Where’s the great new music coming from? Maybe it’s coming out of left-field. Maybe it’s coming from the past...
If you’re like me…God help you! (rimshot) That said, if you’re like me, you like to find your own new music. When you discover some new-to-you group or artist that really does it for you, completely on your own, you tend to value that find more highly than something that has been suggested to you by somebody else. Be that as it may, I haven’t posted anything about music in a very long time. So, to put an end to my record-smashing streak of non-musical posts, I thought that what I would do is briefly introduce a few recordings that I have discovered, by one means or another, over the years and have greatly appreciated and enjoyed. Some of what follows is music by relatively obscure artists. None of it is very new. And any of it you could easily have missed.
I will begin with a recording to which I was introduced by this really good article that appeared in The New Yorker. Read the article; you’ll dig it. It chronicles the creation of Sunday Night at the Village Vanguard, featuring the Bill Evans Trio. The album is da bomb. This recording not only sent me out buying more Bill Evans, but it sent me out investigating the whole “Cool School” of jazz, including such artists as Chet Baker, June Christy, Lennie Tristano, Wayne Marsh, and Lee Konitz, among many others. But Sunday Night at the Village Vanguard is a true classic and not to be missed.
My next pick is Genius + Soul = Jazz by Ray Charles. Given the fuss raised by Jamie Foxx’s cinematic portrayal, maybe this album has had a comeback of which I’m not aware. I own it only on vinyl, so I’m not sure what tracks may be on the CD version. But this mostly instrumental album also features a couple of great vocals, one of which is a killer rendition of “I’m Gonna Move to the Outskirts of Town” arranged by Quincy Jones—as is “One Mint Julep” which, as I remember, came out as a single back in the early ‘60s when instrumental singles were the thing. If you are familiar with Ray Charles only as an R&B singer, you owe it yourself to check this one out.
From this point on we get a bit more esoteric. A truly classic recording that is not as well-known as it deserves to be is In the Night, by The George Shearing Quintet with vocals by Dakota Staton. Neither of these performers seems to have withstood the test of time as well as some of their contemporaries. Bill Evans is better known today than George Shearing, I’d say. Shearing may have been too popular in his heyday for his own good, posterity-wise; too successful to stay hip. Sarah Vaughan and Dinah Washington are well remembered; Dakota Staton not so much. This recording includes a rendition of her signature tune “The Late, Late Show”. If you can figger out why she’s slipped into obscurity, do share it with me.
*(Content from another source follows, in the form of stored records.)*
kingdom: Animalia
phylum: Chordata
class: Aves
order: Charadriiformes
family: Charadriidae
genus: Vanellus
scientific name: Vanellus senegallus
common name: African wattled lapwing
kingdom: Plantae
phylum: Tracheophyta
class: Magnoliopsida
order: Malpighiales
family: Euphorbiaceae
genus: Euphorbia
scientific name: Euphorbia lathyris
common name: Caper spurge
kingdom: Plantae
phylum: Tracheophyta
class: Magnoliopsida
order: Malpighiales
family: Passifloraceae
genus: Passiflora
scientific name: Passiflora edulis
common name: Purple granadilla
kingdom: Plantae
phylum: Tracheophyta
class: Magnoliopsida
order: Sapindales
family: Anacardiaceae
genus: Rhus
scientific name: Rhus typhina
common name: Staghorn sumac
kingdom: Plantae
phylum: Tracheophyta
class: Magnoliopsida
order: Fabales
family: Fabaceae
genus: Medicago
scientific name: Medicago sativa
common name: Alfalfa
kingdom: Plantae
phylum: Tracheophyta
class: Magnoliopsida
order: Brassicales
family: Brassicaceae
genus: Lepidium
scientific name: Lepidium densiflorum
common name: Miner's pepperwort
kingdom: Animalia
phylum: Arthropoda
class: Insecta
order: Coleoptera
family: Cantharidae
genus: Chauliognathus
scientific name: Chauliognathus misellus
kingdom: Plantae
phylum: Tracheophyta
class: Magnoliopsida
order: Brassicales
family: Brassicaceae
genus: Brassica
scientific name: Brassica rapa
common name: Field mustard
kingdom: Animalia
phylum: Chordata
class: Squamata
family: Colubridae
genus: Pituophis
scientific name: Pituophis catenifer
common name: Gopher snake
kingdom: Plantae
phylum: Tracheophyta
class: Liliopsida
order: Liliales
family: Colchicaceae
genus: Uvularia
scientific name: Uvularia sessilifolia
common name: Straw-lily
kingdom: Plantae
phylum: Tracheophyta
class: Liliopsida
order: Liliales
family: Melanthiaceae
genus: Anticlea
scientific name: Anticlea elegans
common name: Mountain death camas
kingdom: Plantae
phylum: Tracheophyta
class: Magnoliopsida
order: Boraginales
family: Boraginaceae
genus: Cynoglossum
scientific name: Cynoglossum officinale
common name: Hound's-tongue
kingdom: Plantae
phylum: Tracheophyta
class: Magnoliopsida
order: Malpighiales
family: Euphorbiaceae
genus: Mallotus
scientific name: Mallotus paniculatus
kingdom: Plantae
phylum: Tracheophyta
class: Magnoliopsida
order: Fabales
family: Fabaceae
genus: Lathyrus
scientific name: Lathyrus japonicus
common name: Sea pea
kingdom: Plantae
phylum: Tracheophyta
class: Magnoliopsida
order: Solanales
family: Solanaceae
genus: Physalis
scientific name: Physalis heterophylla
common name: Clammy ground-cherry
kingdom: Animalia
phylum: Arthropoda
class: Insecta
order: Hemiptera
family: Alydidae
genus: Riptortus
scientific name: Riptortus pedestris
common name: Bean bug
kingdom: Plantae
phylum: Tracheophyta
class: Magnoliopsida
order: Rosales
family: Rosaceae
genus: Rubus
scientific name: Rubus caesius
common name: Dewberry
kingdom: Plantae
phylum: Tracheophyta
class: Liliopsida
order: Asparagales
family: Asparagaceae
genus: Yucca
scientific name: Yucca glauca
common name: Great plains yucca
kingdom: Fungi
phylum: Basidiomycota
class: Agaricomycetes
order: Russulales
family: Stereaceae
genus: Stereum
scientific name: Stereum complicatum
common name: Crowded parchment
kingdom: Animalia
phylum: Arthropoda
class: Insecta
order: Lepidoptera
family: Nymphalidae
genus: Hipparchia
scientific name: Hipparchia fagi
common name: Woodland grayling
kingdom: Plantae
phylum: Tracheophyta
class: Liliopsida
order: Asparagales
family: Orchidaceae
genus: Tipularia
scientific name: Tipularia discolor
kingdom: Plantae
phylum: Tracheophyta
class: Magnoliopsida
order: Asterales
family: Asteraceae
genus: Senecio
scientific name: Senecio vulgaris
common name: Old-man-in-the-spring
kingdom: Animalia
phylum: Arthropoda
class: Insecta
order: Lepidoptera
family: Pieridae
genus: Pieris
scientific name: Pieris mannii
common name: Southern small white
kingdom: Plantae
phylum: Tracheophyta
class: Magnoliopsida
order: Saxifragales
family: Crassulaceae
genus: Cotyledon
A musically erudite friend introduced me to both of my final two artists. First is Vic Chesnutt. This is a guy who really bears comparison with no other artist. He is a paraplegic, having been injured in a car accident as a teenager. He was “discovered” and brought into the studio by Michael Stipe of R.E.M. Chesnutt writes and sings his totally idiosyncratic songs with a take-it-or-leave-it delivery that immediately captured my admiration. His lyrics you must experience for yourself; I can’t describe them. I could recommend any of his first several albums: Little, West of Rome, Is the Actor Happy?—but the one I’ve chosen is Drunk. If you can’t relate to the opening tune, “The Sleeping Man” you just ain’t gonna get it, ever. Have a nice life.
My final recommendation is Nightclub, by Patricia Barber. The first cut alone—her rendition of “Bye Bye Blackbird”—was worth the price of admission to me. Like Vic Chesnutt, Patricia Barber is unique. I can listen to her hour-on-end. You might compare her to Diana Krall…but, no—you can’t—uhn-uh. Get real.
And all of that said, if you haven’t yet discovered Eva Cassidy, do it on your own. Google her or something. Sheesh! Just do it.